Thursday, December 6, 2012

9th Day: Thank God for friends



So today i survived 2 really content blown lectures. First, early in the morning was stats 2 and then in the afternoon was math 2 which only started today. The lecturer had a really really strong indian accent i couldnt understand half the things that she said, but nonetheless, i strived on and survived through the whole lecture not feeling sleepy at all. Rather proud of myself and of course thank God for sustaining me through the whole 3 hours.
While school was alright,i had many other things on my mind. The wisdom tooth has been giving lots of problems like aching and swelling and the headache that may be caused due to it. As of now, the swelling is so bad i cant bite properly and it aches every time i move my mouth. It hurt so bad i cant wait for them to be all out. As much as i know that its really really gonna hurt so bad, i know that i will pull it through. I really dont wanna go through it twice, so i chose to do the GA, and take all 4 of them out. Apparently i talked to a few of my friends today and all of them was surprised that i actually picked GA and chose to pluck everything out at once because its really painful and its gonna swell.. but what to do.. really dont have much a choice. In order to stop all the sleepless nights due to the swell, im doing it. Although i know that after the surgery i wont be able to eat well and its gonna be torturing, im gonna just push all the way. And may God be with me as i go through all the procedures for it.
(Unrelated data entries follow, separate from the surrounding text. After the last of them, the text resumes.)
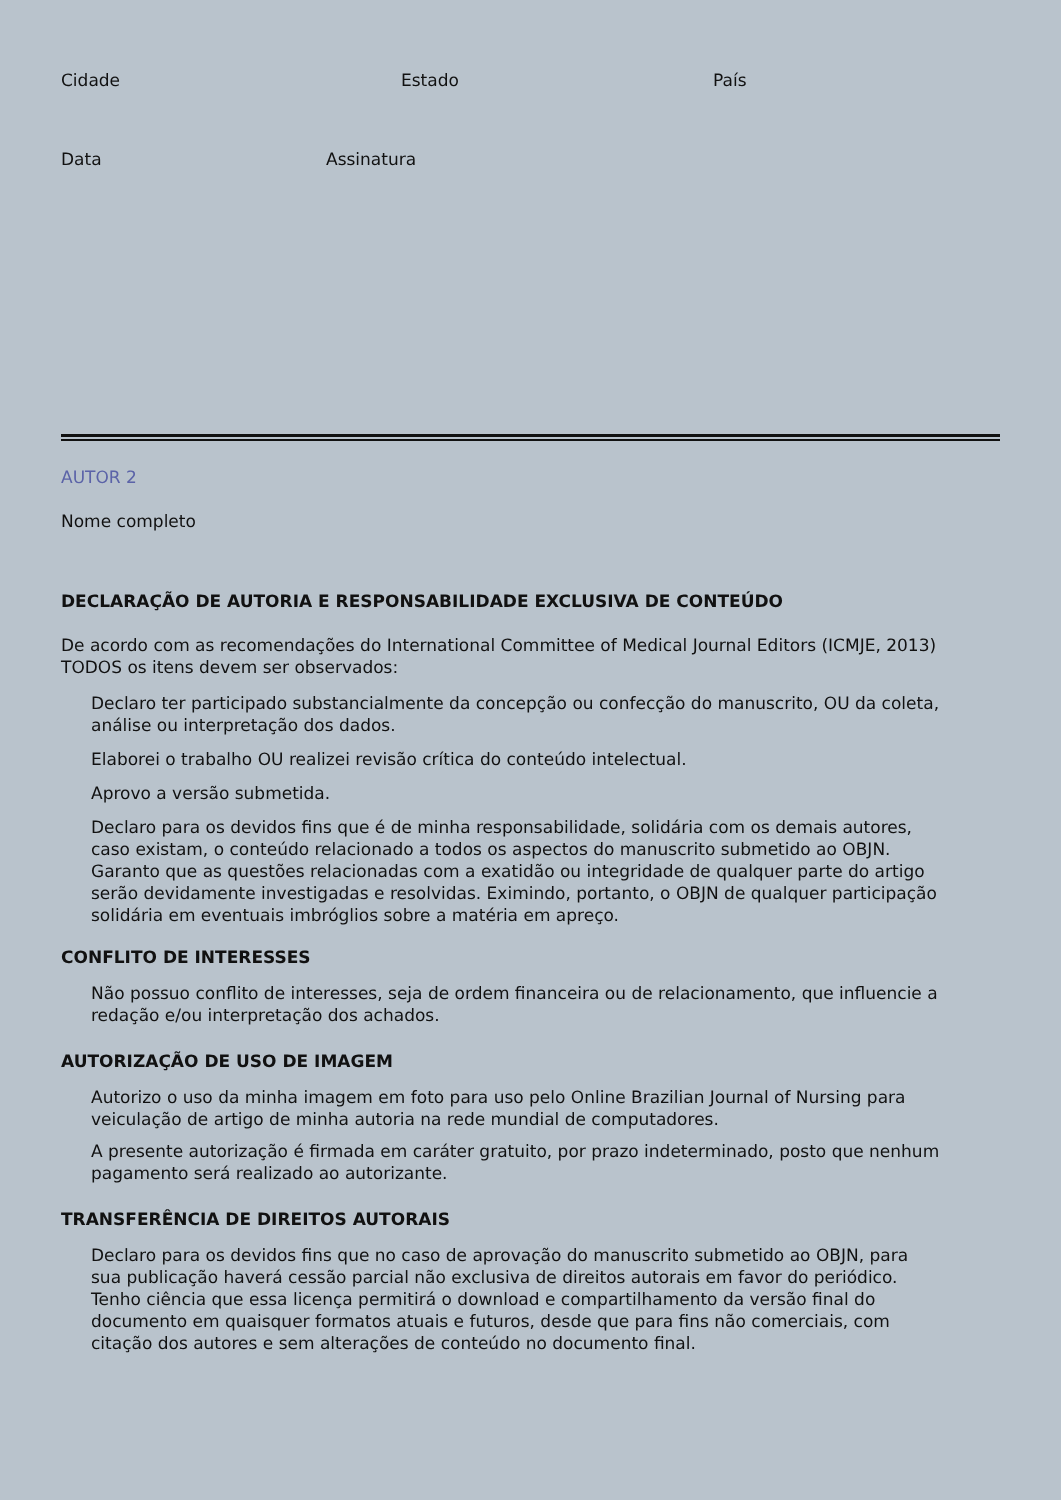Cidade Estado País
Data Assinatura
AUTOR 2
Nome completo
DECLARAÇÃO DE AUTORIA E RESPONSABILIDADE EXCLUSIVA DE CONTEÚDO
De acordo com as recomendações do International Committee of Medical Journal Editors (ICMJE, 2013) TODOS os itens devem ser observados:
Declaro ter participado substancialmente da concepção ou confecção do manuscrito, OU da coleta, análise ou interpretação dos dados.
Elaborei o trabalho OU realizei revisão crítica do conteúdo intelectual.
Aprovo a versão submetida.
Declaro para os devidos fins que é de minha responsabilidade, solidária com os demais autores, caso existam, o conteúdo relacionado a todos os aspectos do manuscrito submetido ao OBJN. Garanto que as questões relacionadas com a exatidão ou integridade de qualquer parte do artigo serão devidamente investigadas e resolvidas. Eximindo, portanto, o OBJN de qualquer participação solidária em eventuais imbróglios sobre a matéria em apreço.
CONFLITO DE INTERESSES
Não possuo conflito de interesses, seja de ordem financeira ou de relacionamento, que influencie a redação e/ou interpretação dos achados.
AUTORIZAÇÃO DE USO DE IMAGEM
Autorizo o uso da minha imagem em foto para uso pelo Online Brazilian Journal of Nursing para veiculação de artigo de minha autoria na rede mundial de computadores.
A presente autorização é firmada em caráter gratuito, por prazo indeterminado, posto que nenhum pagamento será realizado ao autorizante.
TRANSFERÊNCIA DE DIREITOS AUTORAIS
Declaro para os devidos fins que no caso de aprovação do manuscrito submetido ao OBJN, para sua publicação haverá cessão parcial não exclusiva de direitos autorais em favor do periódico. Tenho ciência que essa licença permitirá o download e compartilhamento da versão final do documento em quaisquer formatos atuais e futuros, desde que para fins não comerciais, com citação dos autores e sem alterações de conteúdo no documento final.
Apart from the tooth thingy, i was bothered by something rather personal and since Alv wasnt around, i was so glad to be able to confide in Jas. And i thank God for such a friend like her. The comfort that she gave and assurance at times just makes me so thankful to have her in my life. Being in uni, i have not been able to find a friend in which i can truly open up to like how i do with jas and a few others like Katie. Many of them dont really understand what im going through or know me for who i am i guess. Its like socializing and it just stays at the we're just friends or maybe acquaintance level. But for Jas, im rather confident to say that i can truly be so open to her and know that i can trust her. hmm.. miss being able to see her everyday in school and like talk whenever we liked. Nowadays with my school and her work, meeting is like kinda tough cause our schedules may clash at times. But anyways, the bottom line is thank God for her because i managed to feel so much better after talking to her and we had a alittle HTHT while texting today. And what more she accompanied me throughout the math 2 lecture and kept me going.
The year is coming to an end soon and i've digested that fact. Cant believe its gonna be the year i hit the BIG TWO.. so old.. oh man. and there's so much i wanna do with my life that i have yet achieved. So many places i wanna go and travel to see the world, skills i wanna pick up, so on and so forth.
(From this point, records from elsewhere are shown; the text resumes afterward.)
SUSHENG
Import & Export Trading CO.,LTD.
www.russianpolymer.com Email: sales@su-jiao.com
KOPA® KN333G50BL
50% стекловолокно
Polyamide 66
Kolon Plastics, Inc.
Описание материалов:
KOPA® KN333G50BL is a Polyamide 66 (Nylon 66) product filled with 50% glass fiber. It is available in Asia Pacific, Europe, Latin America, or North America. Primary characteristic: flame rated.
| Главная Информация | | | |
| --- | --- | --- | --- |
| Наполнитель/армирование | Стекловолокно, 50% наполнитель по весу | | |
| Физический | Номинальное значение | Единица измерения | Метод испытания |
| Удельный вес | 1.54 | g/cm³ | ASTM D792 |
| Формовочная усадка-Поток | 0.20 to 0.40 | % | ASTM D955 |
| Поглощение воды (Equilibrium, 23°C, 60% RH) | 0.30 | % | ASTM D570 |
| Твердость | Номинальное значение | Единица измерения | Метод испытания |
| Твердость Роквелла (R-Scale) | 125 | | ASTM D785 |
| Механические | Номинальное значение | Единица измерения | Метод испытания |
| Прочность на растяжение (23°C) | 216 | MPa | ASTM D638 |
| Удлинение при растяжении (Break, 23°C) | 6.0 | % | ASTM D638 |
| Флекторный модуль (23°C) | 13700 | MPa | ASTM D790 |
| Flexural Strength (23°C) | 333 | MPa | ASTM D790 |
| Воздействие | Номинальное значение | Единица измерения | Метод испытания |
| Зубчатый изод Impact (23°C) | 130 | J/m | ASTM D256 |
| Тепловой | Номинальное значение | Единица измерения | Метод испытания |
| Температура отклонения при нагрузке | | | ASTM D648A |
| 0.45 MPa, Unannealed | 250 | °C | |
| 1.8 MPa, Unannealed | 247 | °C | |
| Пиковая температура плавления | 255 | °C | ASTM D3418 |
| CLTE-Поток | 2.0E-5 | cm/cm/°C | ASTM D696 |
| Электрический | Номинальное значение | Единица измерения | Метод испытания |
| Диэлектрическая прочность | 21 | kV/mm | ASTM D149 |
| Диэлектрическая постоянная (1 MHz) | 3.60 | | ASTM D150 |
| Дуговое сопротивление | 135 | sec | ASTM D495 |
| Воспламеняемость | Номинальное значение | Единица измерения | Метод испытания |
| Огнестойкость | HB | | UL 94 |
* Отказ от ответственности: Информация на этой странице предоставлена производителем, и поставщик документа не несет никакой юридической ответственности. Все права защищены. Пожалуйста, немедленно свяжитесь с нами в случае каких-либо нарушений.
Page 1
Furthermore with the A levels ending for Joyce and Isabelle, i cant wait til i get to HTHT with belle and spend so much time with her. I miss her too honestly.
Without alv around, i start to realise that once u get attach and go into courtship, your time spend with ur other girlfriends is decreased because all your attention is diverted to investing into the relationship. I definitely must do something about it and create more memorable memories with my girlfriends. They've been there when i needed them and they played apart in order for me and alv to be together. I guess God really made friends a special bunch to make life more beautiful and fulfilling. Without friends, its like a car without petrol and the car just wont move. (What an amazing analogy haha) ANd of course God is like the car manufacturer that creates the design of the car.
The bottom line is, friends play a major role in moulding us and they were sent by God for a special reason. My special girls like Jas, Isabelle, Katie and Joyce are definitely so close to my heart and i cant love them enough. Thank God for special people like them.
Wells, no school tomorrow so its gonna be more and more packing again.